:: Task statement ::
All entries must be transcribed without a single difference.

(Document layout analysis data)
---------------

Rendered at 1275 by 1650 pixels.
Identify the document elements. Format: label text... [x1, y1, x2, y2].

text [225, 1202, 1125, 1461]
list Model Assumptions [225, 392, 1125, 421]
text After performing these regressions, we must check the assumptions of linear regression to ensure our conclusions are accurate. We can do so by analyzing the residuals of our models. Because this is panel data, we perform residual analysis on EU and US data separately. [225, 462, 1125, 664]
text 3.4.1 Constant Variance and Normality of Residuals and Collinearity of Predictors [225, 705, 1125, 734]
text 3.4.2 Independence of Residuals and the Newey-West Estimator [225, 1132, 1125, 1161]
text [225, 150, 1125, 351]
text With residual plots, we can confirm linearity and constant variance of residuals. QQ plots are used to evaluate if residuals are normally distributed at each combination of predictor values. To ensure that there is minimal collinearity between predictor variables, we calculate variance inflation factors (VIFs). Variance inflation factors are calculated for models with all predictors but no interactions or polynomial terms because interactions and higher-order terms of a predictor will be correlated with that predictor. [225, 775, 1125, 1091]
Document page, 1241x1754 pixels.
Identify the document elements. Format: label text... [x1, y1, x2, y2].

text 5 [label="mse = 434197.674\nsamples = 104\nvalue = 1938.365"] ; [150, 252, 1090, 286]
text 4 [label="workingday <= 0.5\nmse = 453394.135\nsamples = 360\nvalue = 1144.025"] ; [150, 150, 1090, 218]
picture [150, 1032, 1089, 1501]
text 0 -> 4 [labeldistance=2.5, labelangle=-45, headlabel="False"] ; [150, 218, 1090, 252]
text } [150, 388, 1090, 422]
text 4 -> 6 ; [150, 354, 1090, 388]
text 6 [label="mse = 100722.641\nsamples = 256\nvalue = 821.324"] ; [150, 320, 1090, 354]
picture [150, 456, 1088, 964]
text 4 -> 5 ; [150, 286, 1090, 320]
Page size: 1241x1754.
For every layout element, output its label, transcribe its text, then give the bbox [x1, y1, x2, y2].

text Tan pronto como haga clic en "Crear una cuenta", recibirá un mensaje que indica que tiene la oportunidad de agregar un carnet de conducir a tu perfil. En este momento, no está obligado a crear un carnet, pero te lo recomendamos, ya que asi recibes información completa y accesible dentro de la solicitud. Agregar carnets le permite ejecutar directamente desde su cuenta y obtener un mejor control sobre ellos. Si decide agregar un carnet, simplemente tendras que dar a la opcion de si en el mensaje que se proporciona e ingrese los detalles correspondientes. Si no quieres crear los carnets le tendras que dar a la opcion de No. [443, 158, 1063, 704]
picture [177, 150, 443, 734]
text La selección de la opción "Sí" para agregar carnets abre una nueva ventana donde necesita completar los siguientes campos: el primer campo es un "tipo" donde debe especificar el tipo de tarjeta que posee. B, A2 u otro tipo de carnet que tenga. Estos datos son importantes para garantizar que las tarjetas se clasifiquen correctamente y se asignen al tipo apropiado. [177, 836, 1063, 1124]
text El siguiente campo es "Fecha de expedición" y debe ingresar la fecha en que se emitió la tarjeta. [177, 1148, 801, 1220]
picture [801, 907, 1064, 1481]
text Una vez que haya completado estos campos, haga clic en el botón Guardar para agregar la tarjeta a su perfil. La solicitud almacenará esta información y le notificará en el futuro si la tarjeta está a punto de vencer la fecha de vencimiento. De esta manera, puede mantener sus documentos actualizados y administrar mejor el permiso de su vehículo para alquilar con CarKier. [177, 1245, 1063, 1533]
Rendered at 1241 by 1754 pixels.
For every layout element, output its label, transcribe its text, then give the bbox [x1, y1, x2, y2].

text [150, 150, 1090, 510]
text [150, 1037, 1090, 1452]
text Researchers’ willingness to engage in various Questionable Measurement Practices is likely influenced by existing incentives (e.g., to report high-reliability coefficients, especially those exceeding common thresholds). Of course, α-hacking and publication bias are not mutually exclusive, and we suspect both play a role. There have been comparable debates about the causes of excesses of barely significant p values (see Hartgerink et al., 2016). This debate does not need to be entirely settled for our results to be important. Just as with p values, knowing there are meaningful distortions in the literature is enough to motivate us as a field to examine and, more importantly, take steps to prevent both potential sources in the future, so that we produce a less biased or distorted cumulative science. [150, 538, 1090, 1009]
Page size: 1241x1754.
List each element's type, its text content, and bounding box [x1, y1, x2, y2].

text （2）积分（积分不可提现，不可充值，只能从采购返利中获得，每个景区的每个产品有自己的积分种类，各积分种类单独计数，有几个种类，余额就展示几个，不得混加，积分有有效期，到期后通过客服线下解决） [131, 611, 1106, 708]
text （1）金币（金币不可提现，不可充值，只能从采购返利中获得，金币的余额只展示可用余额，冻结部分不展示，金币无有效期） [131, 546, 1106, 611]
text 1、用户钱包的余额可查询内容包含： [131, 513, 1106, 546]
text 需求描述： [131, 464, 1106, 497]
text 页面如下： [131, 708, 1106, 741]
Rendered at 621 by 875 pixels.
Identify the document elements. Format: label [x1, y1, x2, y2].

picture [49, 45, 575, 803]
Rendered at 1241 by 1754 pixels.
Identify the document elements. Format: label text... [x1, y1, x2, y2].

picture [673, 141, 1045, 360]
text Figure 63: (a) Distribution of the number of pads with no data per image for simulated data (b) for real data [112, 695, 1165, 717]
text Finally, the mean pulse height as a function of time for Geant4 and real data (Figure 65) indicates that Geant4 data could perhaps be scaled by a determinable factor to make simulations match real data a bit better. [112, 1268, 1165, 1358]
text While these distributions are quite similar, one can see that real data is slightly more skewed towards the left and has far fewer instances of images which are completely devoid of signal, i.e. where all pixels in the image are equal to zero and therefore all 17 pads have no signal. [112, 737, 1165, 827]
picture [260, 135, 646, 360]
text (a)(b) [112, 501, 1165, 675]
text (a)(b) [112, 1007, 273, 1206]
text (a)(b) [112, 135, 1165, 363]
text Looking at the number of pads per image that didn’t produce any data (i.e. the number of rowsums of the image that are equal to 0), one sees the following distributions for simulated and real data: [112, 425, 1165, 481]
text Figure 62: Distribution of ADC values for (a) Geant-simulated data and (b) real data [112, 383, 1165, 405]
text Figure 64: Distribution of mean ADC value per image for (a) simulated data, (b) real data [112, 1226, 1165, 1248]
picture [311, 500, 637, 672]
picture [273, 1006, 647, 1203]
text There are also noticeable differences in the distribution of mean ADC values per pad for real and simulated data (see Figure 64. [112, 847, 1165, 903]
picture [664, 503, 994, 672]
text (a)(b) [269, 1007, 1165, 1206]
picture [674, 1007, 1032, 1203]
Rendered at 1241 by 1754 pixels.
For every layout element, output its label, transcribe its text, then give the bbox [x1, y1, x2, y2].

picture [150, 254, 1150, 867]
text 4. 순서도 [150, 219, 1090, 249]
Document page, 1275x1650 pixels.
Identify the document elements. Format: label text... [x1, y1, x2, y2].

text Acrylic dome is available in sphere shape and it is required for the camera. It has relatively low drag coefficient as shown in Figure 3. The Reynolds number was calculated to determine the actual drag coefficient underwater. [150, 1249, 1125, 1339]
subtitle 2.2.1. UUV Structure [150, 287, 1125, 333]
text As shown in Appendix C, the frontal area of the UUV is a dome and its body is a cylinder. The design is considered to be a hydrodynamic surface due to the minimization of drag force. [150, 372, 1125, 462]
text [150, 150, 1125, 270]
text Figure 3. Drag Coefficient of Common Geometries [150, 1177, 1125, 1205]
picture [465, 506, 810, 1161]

---------------

:: Result of this exercise ::
Rendered at 1275 by 1650 pixels.
Identify the document elements. Format: label text... [x1, y1, x2, y2].

text [225, 1202, 1125, 1461]
list Model Assumptions [225, 392, 1125, 421]
text After performing these regressions, we must check the assumptions of linear regression to ensure our conclusions are accurate. We can do so by analyzing the residuals of our models. Because this is panel data, we perform residual analysis on EU and US data separately. [225, 462, 1125, 664]
text 3.4.1 Constant Variance and Normality of Residuals and Collinearity of Predictors [225, 705, 1125, 734]
text 3.4.2 Independence of Residuals and the Newey-West Estimator [225, 1132, 1125, 1161]
text [225, 150, 1125, 351]
text With residual plots, we can confirm linearity and constant variance of residuals. QQ plots are used to evaluate if residuals are normally distributed at each combination of predictor values. To ensure that there is minimal collinearity between predictor variables, we calculate variance inflation factors (VIFs). Variance inflation factors are calculated for models with all predictors but no interactions or polynomial terms because interactions and higher-order terms of a predictor will be correlated with that predictor. [225, 775, 1125, 1091]
Document page, 1241x1754 pixels.
Identify the document elements. Format: label text... [x1, y1, x2, y2].

text 5 [label="mse = 434197.674\nsamples = 104\nvalue = 1938.365"] ; [150, 252, 1090, 286]
text 4 [label="workingday <= 0.5\nmse = 453394.135\nsamples = 360\nvalue = 1144.025"] ; [150, 150, 1090, 218]
picture [150, 1032, 1089, 1501]
text 0 -> 4 [labeldistance=2.5, labelangle=-45, headlabel="False"] ; [150, 218, 1090, 252]
text } [150, 388, 1090, 422]
text 4 -> 6 ; [150, 354, 1090, 388]
text 6 [label="mse = 100722.641\nsamples = 256\nvalue = 821.324"] ; [150, 320, 1090, 354]
picture [150, 456, 1088, 964]
text 4 -> 5 ; [150, 286, 1090, 320]
Page size: 1241x1754.
For every layout element, output its label, transcribe its text, then give the bbox [x1, y1, x2, y2].

text Tan pronto como haga clic en "Crear una cuenta", recibirá un mensaje que indica que tiene la oportunidad de agregar un carnet de conducir a tu perfil. En este momento, no está obligado a crear un carnet, pero te lo recomendamos, ya que asi recibes información completa y accesible dentro de la solicitud. Agregar carnets le permite ejecutar directamente desde su cuenta y obtener un mejor control sobre ellos. Si decide agregar un carnet, simplemente tendras que dar a la opcion de si en el mensaje que se proporciona e ingrese los detalles correspondientes. Si no quieres crear los carnets le tendras que dar a la opcion de No. [443, 158, 1063, 704]
picture [177, 150, 443, 734]
text La selección de la opción "Sí" para agregar carnets abre una nueva ventana donde necesita completar los siguientes campos: el primer campo es un "tipo" donde debe especificar el tipo de tarjeta que posee. B, A2 u otro tipo de carnet que tenga. Estos datos son importantes para garantizar que las tarjetas se clasifiquen correctamente y se asignen al tipo apropiado. [177, 836, 1063, 1124]
text El siguiente campo es "Fecha de expedición" y debe ingresar la fecha en que se emitió la tarjeta. [177, 1148, 801, 1220]
picture [801, 907, 1064, 1481]
text Una vez que haya completado estos campos, haga clic en el botón Guardar para agregar la tarjeta a su perfil. La solicitud almacenará esta información y le notificará en el futuro si la tarjeta está a punto de vencer la fecha de vencimiento. De esta manera, puede mantener sus documentos actualizados y administrar mejor el permiso de su vehículo para alquilar con CarKier. [177, 1245, 1063, 1533]
Rendered at 1241 by 1754 pixels.
For every layout element, output its label, transcribe its text, then give the bbox [x1, y1, x2, y2].

text [150, 150, 1090, 510]
text [150, 1037, 1090, 1452]
text Researchers’ willingness to engage in various Questionable Measurement Practices is likely influenced by existing incentives (e.g., to report high-reliability coefficients, especially those exceeding common thresholds). Of course, α-hacking and publication bias are not mutually exclusive, and we suspect both play a role. There have been comparable debates about the causes of excesses of barely significant p values (see Hartgerink et al., 2016). This debate does not need to be entirely settled for our results to be important. Just as with p values, knowing there are meaningful distortions in the literature is enough to motivate us as a field to examine and, more importantly, take steps to prevent both potential sources in the future, so that we produce a less biased or distorted cumulative science. [150, 538, 1090, 1009]
Page size: 1241x1754.
List each element's type, its text content, and bounding box [x1, y1, x2, y2].

text （2）积分（积分不可提现，不可充值，只能从采购返利中获得，每个景区的每个产品有自己的积分种类，各积分种类单独计数，有几个种类，余额就展示几个，不得混加，积分有有效期，到期后通过客服线下解决） [131, 611, 1106, 708]
text （1）金币（金币不可提现，不可充值，只能从采购返利中获得，金币的余额只展示可用余额，冻结部分不展示，金币无有效期） [131, 546, 1106, 611]
text 1、用户钱包的余额可查询内容包含： [131, 513, 1106, 546]
text 需求描述： [131, 464, 1106, 497]
text 页面如下： [131, 708, 1106, 741]
Rendered at 621 by 875 pixels.
Identify the document elements. Format: label [x1, y1, x2, y2].

picture [49, 45, 575, 803]
Rendered at 1241 by 1754 pixels.
Identify the document elements. Format: label text... [x1, y1, x2, y2].

picture [673, 141, 1045, 360]
text Figure 63: (a) Distribution of the number of pads with no data per image for simulated data (b) for real data [112, 695, 1165, 717]
text Finally, the mean pulse height as a function of time for Geant4 and real data (Figure 65) indicates that Geant4 data could perhaps be scaled by a determinable factor to make simulations match real data a bit better. [112, 1268, 1165, 1358]
text While these distributions are quite similar, one can see that real data is slightly more skewed towards the left and has far fewer instances of images which are completely devoid of signal, i.e. where all pixels in the image are equal to zero and therefore all 17 pads have no signal. [112, 737, 1165, 827]
picture [260, 135, 646, 360]
text (a)(b) [112, 501, 1165, 675]
text (a)(b) [112, 1007, 273, 1206]
text (a)(b) [112, 135, 1165, 363]
text Looking at the number of pads per image that didn’t produce any data (i.e. the number of rowsums of the image that are equal to 0), one sees the following distributions for simulated and real data: [112, 425, 1165, 481]
text Figure 62: Distribution of ADC values for (a) Geant-simulated data and (b) real data [112, 383, 1165, 405]
text Figure 64: Distribution of mean ADC value per image for (a) simulated data, (b) real data [112, 1226, 1165, 1248]
picture [311, 500, 637, 672]
picture [273, 1006, 647, 1203]
text There are also noticeable differences in the distribution of mean ADC values per pad for real and simulated data (see Figure 64. [112, 847, 1165, 903]
picture [664, 503, 994, 672]
text (a)(b) [269, 1007, 1165, 1206]
picture [674, 1007, 1032, 1203]
Rendered at 1241 by 1754 pixels.
For every layout element, output its label, transcribe its text, then give the bbox [x1, y1, x2, y2].

picture [150, 254, 1150, 867]
text 4. 순서도 [150, 219, 1090, 249]
Document page, 1275x1650 pixels.
Identify the document elements. Format: label text... [x1, y1, x2, y2].

text Acrylic dome is available in sphere shape and it is required for the camera. It has relatively low drag coefficient as shown in Figure 3. The Reynolds number was calculated to determine the actual drag coefficient underwater. [150, 1249, 1125, 1339]
subtitle 2.2.1. UUV Structure [150, 287, 1125, 333]
text As shown in Appendix C, the frontal area of the UUV is a dome and its body is a cylinder. The design is considered to be a hydrodynamic surface due to the minimization of drag force. [150, 372, 1125, 462]
text [150, 150, 1125, 270]
text Figure 3. Drag Coefficient of Common Geometries [150, 1177, 1125, 1205]
picture [465, 506, 810, 1161]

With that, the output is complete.